Depository banks (DMBs) borrowed N595.34 billion from the Central Bank of Nigeria (CBN) between January and February, according to the CBN’s monthly economic report.
The report showed that while 333.59 billion naira was borrowed through the standing loan facility in January, the amount was reduced to 255.75 billion naira in February.
The CBN said that increased liquidity in the banking system has led to a reduction in the amount borrowed by credit institutions.
The report states: “The moderate activities of the SLF window and the strong use of the Permanent Deposit Facility confirm the increase in liquidity in the banking system. Activities at the Standing Facility window reflected the easing of liquidity in the banking system during the period under review.

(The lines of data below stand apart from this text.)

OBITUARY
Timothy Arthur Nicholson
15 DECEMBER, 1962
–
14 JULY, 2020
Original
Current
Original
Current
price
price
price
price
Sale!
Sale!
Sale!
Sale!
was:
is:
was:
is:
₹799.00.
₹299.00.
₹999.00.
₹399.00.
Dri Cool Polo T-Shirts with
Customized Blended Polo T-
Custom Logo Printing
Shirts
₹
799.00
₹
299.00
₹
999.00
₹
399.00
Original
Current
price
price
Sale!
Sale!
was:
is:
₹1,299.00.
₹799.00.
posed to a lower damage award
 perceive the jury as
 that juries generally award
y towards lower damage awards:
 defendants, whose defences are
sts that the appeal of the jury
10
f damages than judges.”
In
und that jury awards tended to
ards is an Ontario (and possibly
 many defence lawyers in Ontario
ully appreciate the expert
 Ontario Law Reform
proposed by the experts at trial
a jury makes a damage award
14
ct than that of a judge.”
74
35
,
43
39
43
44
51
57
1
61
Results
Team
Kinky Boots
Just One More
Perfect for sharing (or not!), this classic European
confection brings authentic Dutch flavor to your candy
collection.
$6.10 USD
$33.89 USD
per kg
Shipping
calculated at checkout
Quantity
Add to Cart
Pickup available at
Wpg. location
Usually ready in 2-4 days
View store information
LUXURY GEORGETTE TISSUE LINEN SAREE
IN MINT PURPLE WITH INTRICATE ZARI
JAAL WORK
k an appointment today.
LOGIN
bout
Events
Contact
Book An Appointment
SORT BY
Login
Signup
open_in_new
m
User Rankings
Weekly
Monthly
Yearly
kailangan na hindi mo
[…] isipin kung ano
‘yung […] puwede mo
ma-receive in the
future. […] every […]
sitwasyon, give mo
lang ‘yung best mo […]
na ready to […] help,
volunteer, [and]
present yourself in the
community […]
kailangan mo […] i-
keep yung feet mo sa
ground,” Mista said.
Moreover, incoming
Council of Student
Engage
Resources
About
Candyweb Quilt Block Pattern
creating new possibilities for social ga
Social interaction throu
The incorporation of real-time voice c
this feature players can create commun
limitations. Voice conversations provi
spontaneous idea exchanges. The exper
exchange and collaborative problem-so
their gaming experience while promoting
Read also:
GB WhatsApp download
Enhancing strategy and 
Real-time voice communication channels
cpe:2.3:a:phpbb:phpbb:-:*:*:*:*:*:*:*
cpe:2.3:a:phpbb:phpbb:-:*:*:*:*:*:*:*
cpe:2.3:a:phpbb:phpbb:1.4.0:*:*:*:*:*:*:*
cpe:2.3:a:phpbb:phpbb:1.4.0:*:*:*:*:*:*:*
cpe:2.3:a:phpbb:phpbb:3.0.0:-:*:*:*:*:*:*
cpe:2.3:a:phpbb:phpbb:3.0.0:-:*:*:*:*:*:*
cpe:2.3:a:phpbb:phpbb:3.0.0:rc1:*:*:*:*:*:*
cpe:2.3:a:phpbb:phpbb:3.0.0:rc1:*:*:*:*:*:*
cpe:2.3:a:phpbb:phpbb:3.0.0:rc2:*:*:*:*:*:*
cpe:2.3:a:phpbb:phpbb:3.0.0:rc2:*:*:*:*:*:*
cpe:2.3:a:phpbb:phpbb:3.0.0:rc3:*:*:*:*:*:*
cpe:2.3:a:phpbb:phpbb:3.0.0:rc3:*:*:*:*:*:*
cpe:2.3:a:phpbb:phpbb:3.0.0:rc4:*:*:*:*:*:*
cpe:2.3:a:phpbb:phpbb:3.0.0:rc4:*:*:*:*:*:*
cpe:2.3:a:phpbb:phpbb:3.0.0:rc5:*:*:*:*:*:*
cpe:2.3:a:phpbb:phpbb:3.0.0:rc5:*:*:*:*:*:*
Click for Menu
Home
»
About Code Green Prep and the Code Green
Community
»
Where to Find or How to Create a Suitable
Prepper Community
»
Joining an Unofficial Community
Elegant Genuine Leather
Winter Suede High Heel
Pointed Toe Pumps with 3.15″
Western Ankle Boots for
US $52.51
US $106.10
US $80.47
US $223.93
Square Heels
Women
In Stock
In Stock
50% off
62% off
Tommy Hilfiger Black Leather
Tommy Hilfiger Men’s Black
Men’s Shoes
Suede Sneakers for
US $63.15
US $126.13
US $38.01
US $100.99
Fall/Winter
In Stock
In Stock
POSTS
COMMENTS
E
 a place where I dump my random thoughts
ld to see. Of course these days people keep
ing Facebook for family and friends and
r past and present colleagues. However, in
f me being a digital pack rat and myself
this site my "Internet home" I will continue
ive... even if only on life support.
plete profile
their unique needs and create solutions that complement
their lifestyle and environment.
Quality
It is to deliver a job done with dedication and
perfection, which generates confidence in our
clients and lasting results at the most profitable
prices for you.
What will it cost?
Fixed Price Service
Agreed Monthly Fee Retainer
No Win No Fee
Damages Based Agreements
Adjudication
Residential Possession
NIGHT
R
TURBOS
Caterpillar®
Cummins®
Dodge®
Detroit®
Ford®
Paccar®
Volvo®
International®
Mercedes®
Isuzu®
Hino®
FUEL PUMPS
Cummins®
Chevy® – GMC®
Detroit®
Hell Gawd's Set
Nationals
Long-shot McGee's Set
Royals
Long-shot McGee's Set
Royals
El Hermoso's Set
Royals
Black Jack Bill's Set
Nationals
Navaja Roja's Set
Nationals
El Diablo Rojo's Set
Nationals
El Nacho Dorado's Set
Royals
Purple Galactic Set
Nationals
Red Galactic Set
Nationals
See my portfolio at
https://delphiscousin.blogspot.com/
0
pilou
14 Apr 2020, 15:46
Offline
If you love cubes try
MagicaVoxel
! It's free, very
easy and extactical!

“Total SDF increased significantly by 60.79% to N472.38 billion from N293.79 billion in January 2022. Conversely, SLF transactions decreased by N24.69 %, to 255.75 billion naira, compared to 339.59 billion naira in January 2022.”
According the puncha former president of the National Accountants Association of Nigeria, Dr. Sam Nzekwe, said banks borrow from the CBN as a lender of last resort.
According to him, banks also keep part of their savings with the CBN.
He said: “Banks need to take CBN because it is the bank of last resort. The CBN also keeps some of its money which it cannot lend.
Speaking on liquidity in the sector in the period following a monetary policy meeting, CBN Governor Godwin Emefiele said members noted that the growth rate of broad money supply ( M3) had risen to 2.12% in February 2022, from 1.74% in January 2022.
This was largely attributed to an increase in the growth rate of net domestic assets to 5.78% in February 2022 from 2.62% the previous month.
He said: “With regard to money market developments, the Committee observed the movement of money market rates around the asymmetric corridor, reflecting the prevailing liquidity conditions in the banking system.
“As a result, the weighted average monthly open repurchase and interbank call rates decreased to 5.81 and 9.30% in February 2022, from 6.00 and 16.00% in January 2022, respectively. The drop in rates reflects liquidity conditions in the banking system.